China’s Warren Buffett backs Pop Mart, hints at Labubu stake
Duan Yongping’s Pop Mart bet matters because it backs Labubu as a long-term franchise, not just a viral toy craze, even as some investors trim exposure.

China’s Warren Buffett just threw a heavyweight seal of approval behind Pop Mart, and for Labubu collectors that matters more than stock-market theater. Duan Yongping, the billionaire long tied to Apple, Tencent and NetEase, described Pop Mart as a promising long-term investment and hinted he may already be building a position through options, a move that signals faith in the company’s moat and its ability to keep growing without burning out the character that made it famous.
Duan’s interest lands at a tense moment for Pop Mart. The company’s 2025 results, released on March 25, 2026, showed revenue of RMB 37.12 billion, up 184.7% year on year, while profit attributable to owners surged 308.8% to RMB 12.78 billion and adjusted net profit climbed 284.5% to RMB 13.08 billion. Gross margin widened to 72.1% from 66.8% a year earlier. Even with those numbers, some fund managers have been cutting exposure because Pop Mart still looks heavily tied to one breakout character, Labubu.
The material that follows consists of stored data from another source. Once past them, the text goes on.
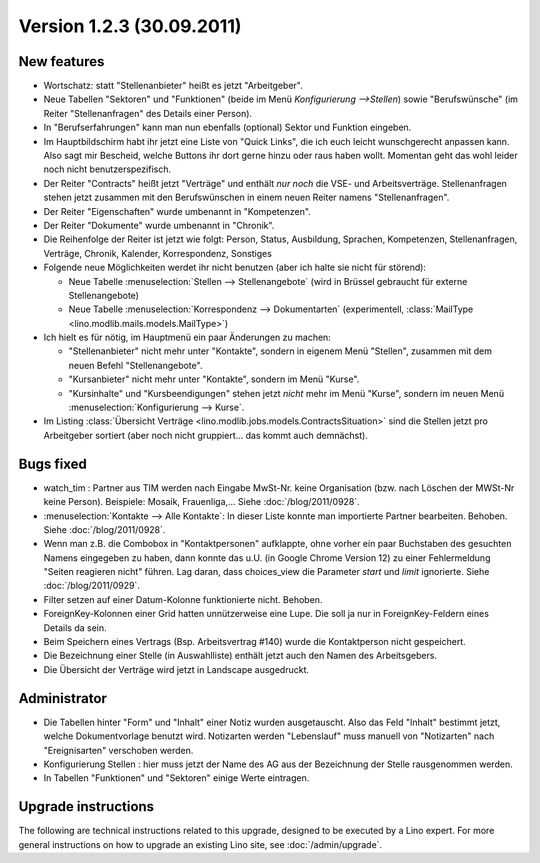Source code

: Version 1.2.3 (30.09.2011)
==========================

New features
------------

- Wortschatz: statt "Stellenanbieter" heißt es jetzt "Arbeitgeber".

- Neue Tabellen "Sektoren" und "Funktionen" 
  (beide im Menü `Konfigurierung -->Stellen`) 
  sowie "Berufswünsche" (im Reiter "Stellenanfragen" 
  des Details einer Person).

- In "Berufserfahrungen" kann man nun ebenfalls (optional) 
  Sektor und Funktion eingeben.

- Im Hauptbildschirm habt ihr jetzt eine Liste von "Quick Links", 
  die ich euch leicht wunschgerecht anpassen kann. Also sagt mir Bescheid, 
  welche Buttons ihr dort gerne hinzu oder raus haben wollt.
  Momentan geht das wohl leider noch nicht benutzerspezifisch.
  
- Der Reiter "Contracts" heißt jetzt "Verträge" und enthält *nur noch* 
  die VSE- und Arbeitsverträge. Stellenanfragen stehen jetzt 
  zusammen mit den Berufswünschen in einem neuen Reiter 
  namens "Stellenanfragen".
  
- Der Reiter "Eigenschaften" wurde umbenannt in  "Kompetenzen".

- Der Reiter "Dokumente" wurde umbenannt in  "Chronik".

- Die Reihenfolge der Reiter ist jetzt wie folgt: 
  Person, Status, 
  Ausbildung, Sprachen, Kompetenzen,
  Stellenanfragen, Verträge, Chronik, 
  Kalender, Korrespondenz, Sonstiges

- Folgende neue Möglichkeiten werdet ihr nicht benutzen 
  (aber ich halte sie nicht für störend):

  - Neue Tabelle :menuselection:`Stellen --> Stellenangebote`
    (wird in Brüssel gebraucht für externe Stellenangebote)
  - Neue Tabelle :menuselection:`Korrespondenz --> Dokumentarten`
    (experimentell, :class:`MailType <lino.modlib.mails.models.MailType>`)

- Ich hielt es für nötig, im Hauptmenü ein paar Änderungen zu machen:

  - "Stellenanbieter" nicht mehr unter "Kontakte", sondern in eigenem 
    Menü "Stellen", zusammen mit dem neuen Befehl "Stellenangebote".
  - "Kursanbieter" nicht mehr unter "Kontakte", sondern im 
    Menü "Kurse". 
  - "Kursinhalte" und "Kursbeendigungen" stehen jetzt 
    *nicht* mehr im Menü "Kurse", sondern im neuen Menü 
    :menuselection:`Konfigurierung --> Kurse`.
    
- Im Listing :class:`Übersicht Verträge 
  <lino.modlib.jobs.models.ContractsSituation>` sind die Stellen jetzt 
  pro Arbeitgeber sortiert (aber noch nicht gruppiert... das kommt 
  auch demnächst).
  
  
Bugs fixed
----------

- watch_tim : Partner aus TIM werden nach Eingabe MwSt-Nr. 
  keine Organisation (bzw. nach Löschen der MWSt-Nr keine Person). 
  Beispiele: Mosaik, Frauenliga,...
  Siehe :doc:`/blog/2011/0928`.
  
- :menuselection:`Kontakte --> Alle Kontakte`: 
  In dieser Liste konnte man importierte Partner bearbeiten.
  Behoben.
  Siehe :doc:`/blog/2011/0928`.
  
- Wenn man z.B. die Combobox in "Kontaktpersonen"  aufklappte, ohne vorher 
  ein paar Buchstaben des gesuchten Namens eingegeben zu haben, dann konnte 
  das u.U. (in Google Chrome Version 12) zu einer Fehlermeldung "Seiten reagieren nicht" führen. Lag daran, dass choices_view die Parameter `start` und `limit` ignorierte. Siehe :doc:`/blog/2011/0929`.
  
- Filter setzen auf einer Datum-Kolonne funktionierte nicht. 
  Behoben.  
  
- ForeignKey-Kolonnen einer Grid hatten unnützerweise eine Lupe. 
  Die soll ja nur in ForeignKey-Feldern eines Details da sein.
  
- Beim Speichern eines Vertrags (Bsp. Arbeitsvertrag #140) wurde 
  die Kontaktperson nicht gespeichert. 
  
- Die Bezeichnung einer Stelle (in Auswahlliste) enthält jetzt auch den 
  Namen des Arbeitsgebers.
  
- Die Übersicht der Verträge wird jetzt in Landscape ausgedruckt.
  

Administrator
-------------

- Die Tabellen hinter "Form" und "Inhalt" einer Notiz wurden ausgetauscht. 
  Also das Feld "Inhalt" bestimmt jetzt, welche Dokumentvorlage benutzt wird.
  Notizarten werden 
  "Lebenslauf" muss manuell von "Notizarten" nach "Ereignisarten" 
  verschoben werden.
  
- Konfigurierung Stellen : hier muss jetzt der Name des AG aus der 
  Bezeichnung der Stelle rausgenommen werden. 
  
- In Tabellen "Funktionen" und "Sektoren" einige Werte eintragen.

Upgrade instructions
--------------------

The following are technical instructions related to this 
upgrade, designed to be executed by a Lino expert.
For more general instructions on how to upgrade an existing 
Lino site, see :doc:`/admin/upgrade`.

That dependence is not small. The Monsters franchise, which includes Labubu, generated RMB 14.16 billion in sales in 2025, up 365.7% from a year earlier, and accounted for about 38% of total revenue. Pop Mart has already signaled that it wants the story to become bigger than one plush-toy phenomenon, with plans to grow its United States store network from 72 locations to more than 100 in 2026. For collectors, that means the company is trying to keep shelves full, keep new drops coming and keep demand hot without turning Labubu into something overexposed.
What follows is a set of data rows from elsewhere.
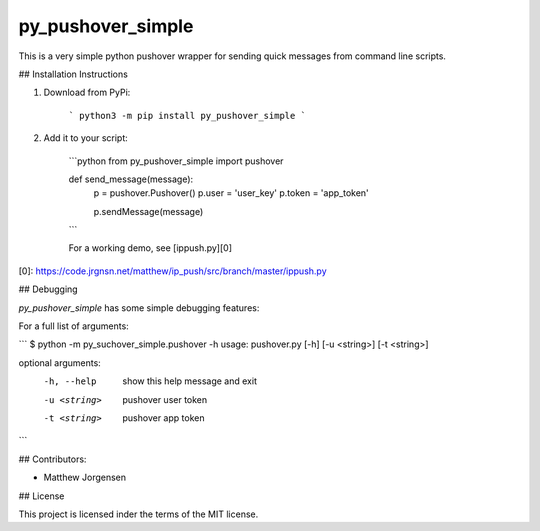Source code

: py_pushover_simple
==================


.. image:: https://img.shields.io/github/issues/mtthwjrgnsn/py_pushover_simple.svg
    :alt: GitHub issues
    :target: https://github.com/mtthwjrgnsn/py_pushover_simple/issues


.. image:: https://badge.fury.io/py/py-pushover-simple.svg
    :target: https://badge.fury.io/py/py-pushover-simple.svg
    :alt: PyPi Version

.. image:: https://readthedocs.org/projects/py-pushover-simple/badge/?version=latest
    :target: https://py-pushover-simple.readthedocs.io/en/latest/?badge=latest
    :alt: Documentation Status


This is a very simple python pushover wrapper for sending quick messages from command line scripts.

## Installation Instructions

1. Download from PyPi:
    
    ```
    python3 -m pip install py_pushover_simple
    ```

2. Add it to your script:

    ```python
    from py_pushover_simple import pushover

    def send_message(message):
        p = pushover.Pushover()
        p.user = 'user_key'
        p.token = 'app_token'

        p.sendMessage(message)
    ```

    For a working demo, see [ippush.py][0]

[0]: https://code.jrgnsn.net/matthew/ip_push/src/branch/master/ippush.py

## Debugging

`py_pushover_simple` has some simple debugging features:

For a full list of arguments:

```
$ python -m py_suchover_simple.pushover -h
usage: pushover.py [-h] [-u <string>] [-t <string>]

optional arguments:
  -h, --help   show this help message and exit
  -u <string>  pushover user token
  -t <string>  pushover app token
```

## Contributors:

- Matthew Jorgensen

## License

This project is licensed inder the terms of the MIT license.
Duan’s comments cut against the more cautious read on the brand. Coverage said he sees Pop Mart’s business model as having enough barriers to competition and enough growth potential to support globalization, and described his stance as a kind of insurance policy, a nod to the put-option strategy he has used before with companies such as Tencent and Apple. Reports in April 2026 said he told followers his “POP MART insurance company has officially opened for business,” suggesting he was willing to collect premiums while waiting for a better entry point.
For the Labubu crowd, the signal is simple: one of China’s most recognizable value investors is treating Pop Mart less like a fad trade and more like the start of an IP empire. If that confidence holds, it could help give the company room to expand, launch new releases and widen the world around Labubu without draining the character’s pull.